One other interesting consideration here is that elasticity is an emergent phenomenon. There is a great deal of interest in the idea that gravity is similarly emergent.  

In 2018, McDonald quantified the classical stiffness of space-time via Youngs Modulus.

 Classical answer: Youngs Modulus of space-time $\sim$ 20 orders of magnitude greater than steel.  

DALL.E2 depiction of classical space-time. (Credit SR Anderson)  

In a previous post we discussed de Sitter space-time, which is space-time with no matter, just vacuum, and its associated energy-density, the cosmological constant. 

In field theory, spacetime is the geometric manifold (the stage), while the vacuum is the state of lowest energy of the quantum fields residing on it (the actors)   

 In a quantum Universe, the Youngs Modulus of space-time is frequency independent, limited by the energy density of the medium through which the gravity wave propagates. 
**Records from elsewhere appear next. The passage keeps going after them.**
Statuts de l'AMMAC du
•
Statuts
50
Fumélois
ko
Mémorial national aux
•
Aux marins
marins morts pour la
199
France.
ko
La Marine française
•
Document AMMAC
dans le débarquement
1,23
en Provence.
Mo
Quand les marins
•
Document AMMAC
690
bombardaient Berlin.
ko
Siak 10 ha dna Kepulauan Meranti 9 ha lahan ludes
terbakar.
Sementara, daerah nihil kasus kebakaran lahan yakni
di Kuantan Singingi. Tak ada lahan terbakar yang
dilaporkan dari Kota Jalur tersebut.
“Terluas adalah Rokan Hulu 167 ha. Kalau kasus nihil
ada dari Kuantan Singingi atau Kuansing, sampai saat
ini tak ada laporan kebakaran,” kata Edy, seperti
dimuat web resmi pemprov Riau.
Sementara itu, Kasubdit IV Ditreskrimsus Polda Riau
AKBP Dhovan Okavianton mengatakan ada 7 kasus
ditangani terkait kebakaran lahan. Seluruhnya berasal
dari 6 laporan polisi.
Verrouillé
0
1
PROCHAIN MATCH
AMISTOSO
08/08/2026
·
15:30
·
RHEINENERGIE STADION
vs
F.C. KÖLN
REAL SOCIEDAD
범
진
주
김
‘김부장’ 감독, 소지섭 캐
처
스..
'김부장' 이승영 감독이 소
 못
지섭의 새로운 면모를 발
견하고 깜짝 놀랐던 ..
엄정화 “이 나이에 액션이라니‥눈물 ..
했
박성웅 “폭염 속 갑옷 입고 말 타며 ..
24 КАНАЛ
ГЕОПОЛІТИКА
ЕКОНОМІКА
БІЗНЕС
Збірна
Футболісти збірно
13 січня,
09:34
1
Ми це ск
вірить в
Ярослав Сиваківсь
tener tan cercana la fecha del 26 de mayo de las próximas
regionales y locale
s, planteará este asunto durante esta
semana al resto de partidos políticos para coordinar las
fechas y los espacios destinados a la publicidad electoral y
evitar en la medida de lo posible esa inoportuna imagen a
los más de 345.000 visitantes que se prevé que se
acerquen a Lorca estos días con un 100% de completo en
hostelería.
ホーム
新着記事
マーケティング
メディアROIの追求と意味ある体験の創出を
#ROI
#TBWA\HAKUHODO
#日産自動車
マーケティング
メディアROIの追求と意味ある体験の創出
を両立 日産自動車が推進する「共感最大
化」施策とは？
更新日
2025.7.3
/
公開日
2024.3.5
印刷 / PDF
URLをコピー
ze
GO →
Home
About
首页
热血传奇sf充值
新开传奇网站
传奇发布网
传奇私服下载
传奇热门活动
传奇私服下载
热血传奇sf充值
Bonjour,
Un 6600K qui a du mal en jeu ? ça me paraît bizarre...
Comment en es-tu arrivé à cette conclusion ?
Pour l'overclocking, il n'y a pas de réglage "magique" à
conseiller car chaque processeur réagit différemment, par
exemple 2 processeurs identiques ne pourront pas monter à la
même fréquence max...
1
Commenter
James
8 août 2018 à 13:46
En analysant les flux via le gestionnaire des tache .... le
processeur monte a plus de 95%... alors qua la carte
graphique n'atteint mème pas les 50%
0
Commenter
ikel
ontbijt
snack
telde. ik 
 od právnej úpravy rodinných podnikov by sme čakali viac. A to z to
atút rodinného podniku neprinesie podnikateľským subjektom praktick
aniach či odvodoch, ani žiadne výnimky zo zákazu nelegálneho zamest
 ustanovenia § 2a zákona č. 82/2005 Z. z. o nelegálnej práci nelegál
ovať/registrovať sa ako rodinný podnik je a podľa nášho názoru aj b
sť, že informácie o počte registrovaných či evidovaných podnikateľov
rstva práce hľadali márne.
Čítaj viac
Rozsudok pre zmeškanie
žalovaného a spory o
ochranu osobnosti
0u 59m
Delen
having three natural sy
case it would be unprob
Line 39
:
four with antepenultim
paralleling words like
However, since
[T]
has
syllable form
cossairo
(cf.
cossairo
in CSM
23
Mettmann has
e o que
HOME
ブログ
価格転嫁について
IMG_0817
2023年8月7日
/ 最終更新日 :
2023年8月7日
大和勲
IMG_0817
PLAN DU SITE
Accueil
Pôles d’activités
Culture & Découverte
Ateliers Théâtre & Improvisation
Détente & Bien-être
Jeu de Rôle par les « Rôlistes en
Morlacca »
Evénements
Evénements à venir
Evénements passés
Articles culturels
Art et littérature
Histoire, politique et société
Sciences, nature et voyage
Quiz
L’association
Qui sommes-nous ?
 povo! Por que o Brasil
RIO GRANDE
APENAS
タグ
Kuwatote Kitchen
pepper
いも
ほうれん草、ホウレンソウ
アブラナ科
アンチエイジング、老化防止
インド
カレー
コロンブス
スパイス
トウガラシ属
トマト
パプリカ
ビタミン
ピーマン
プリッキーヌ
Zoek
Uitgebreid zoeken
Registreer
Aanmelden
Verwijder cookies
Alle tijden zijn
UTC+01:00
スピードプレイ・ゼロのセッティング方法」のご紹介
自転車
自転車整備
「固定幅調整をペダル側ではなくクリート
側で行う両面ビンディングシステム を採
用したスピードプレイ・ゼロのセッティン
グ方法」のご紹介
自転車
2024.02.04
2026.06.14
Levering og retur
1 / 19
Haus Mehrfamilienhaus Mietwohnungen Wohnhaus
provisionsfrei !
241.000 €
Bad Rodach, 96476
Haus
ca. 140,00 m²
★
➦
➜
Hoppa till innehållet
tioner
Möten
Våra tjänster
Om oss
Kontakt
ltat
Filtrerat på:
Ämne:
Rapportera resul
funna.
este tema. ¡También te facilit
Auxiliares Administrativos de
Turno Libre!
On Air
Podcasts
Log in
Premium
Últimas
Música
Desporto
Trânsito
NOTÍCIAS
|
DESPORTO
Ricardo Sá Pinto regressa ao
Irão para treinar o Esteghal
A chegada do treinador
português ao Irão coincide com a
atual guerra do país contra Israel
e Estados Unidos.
In dS space, the medium is vacuum, and the energy density is the cosmological constant. In our current Universe, which includes matter, the energy density is the critical density.  

Either way, what this means, as Melissinos pointed out in a rejoinder to McDonald:

Quantum answer: Youngs Modulus of space-time $\sim$ 14 orders of magnitude less than jello

 

Why the massive discrepancy between these two answers? It is because the results are just another way of stating the cosmological constant problem.     

  Generated image
The smart money is on jello 

Youngs Modulus can also be related to the spring constant $k$ (the measure of a spring's stiffness), of a quantum harmonic oscillator via Hooke's Law, which holds up to the so-called proportionality limit i.e. when extension is linearly proportional to the load applied. The relation is:   \begin{equation}
\notag
Y_\Lambda = \frac{k \ L}{A}\
\end{equation} So, with a "cosmic string" of the de Sitter characteristic length $l_{\Lambda}$ and a cross-sectional vector area $A=1/ \Lambda$, with a quantum Youngs Modulus of vacuum: $Y_\Lambda = \Lambda c^4 / 8 \pi G$
, the spring constant of vacuum $k$ is:

\begin{equation}
\notag
k = \frac{c^4}{8 \pi G \ l_{\Lambda}}
\end{equation} The term $c^4 / 8 \pi G$ is the inverse of the Einstein gravitational constant. 

 

Another way to look at this:  

  • Classical Stiffness (Steel): This measures the resistance of the spacetime manifold to dynamic shear strain (gravitational waves). This is governed by the inverse of the Einstein gravitational constant, which is an enormously massive number. It dictates that it takes catastrophic amounts of energy, e.g colliding black holes, to cause even microscopic ripples in spacetime. 
  • Quantum Softness (Jello): This measures the static background bulk pressure of the vacuum state (the cosmological constant). Because the observed expansion of the universe is slow and cold, this energy density is remarkably low. 

Spacetime (the geometry) is extraordinarily stiff; the vacuum (the field state) is extraordinarily dilute.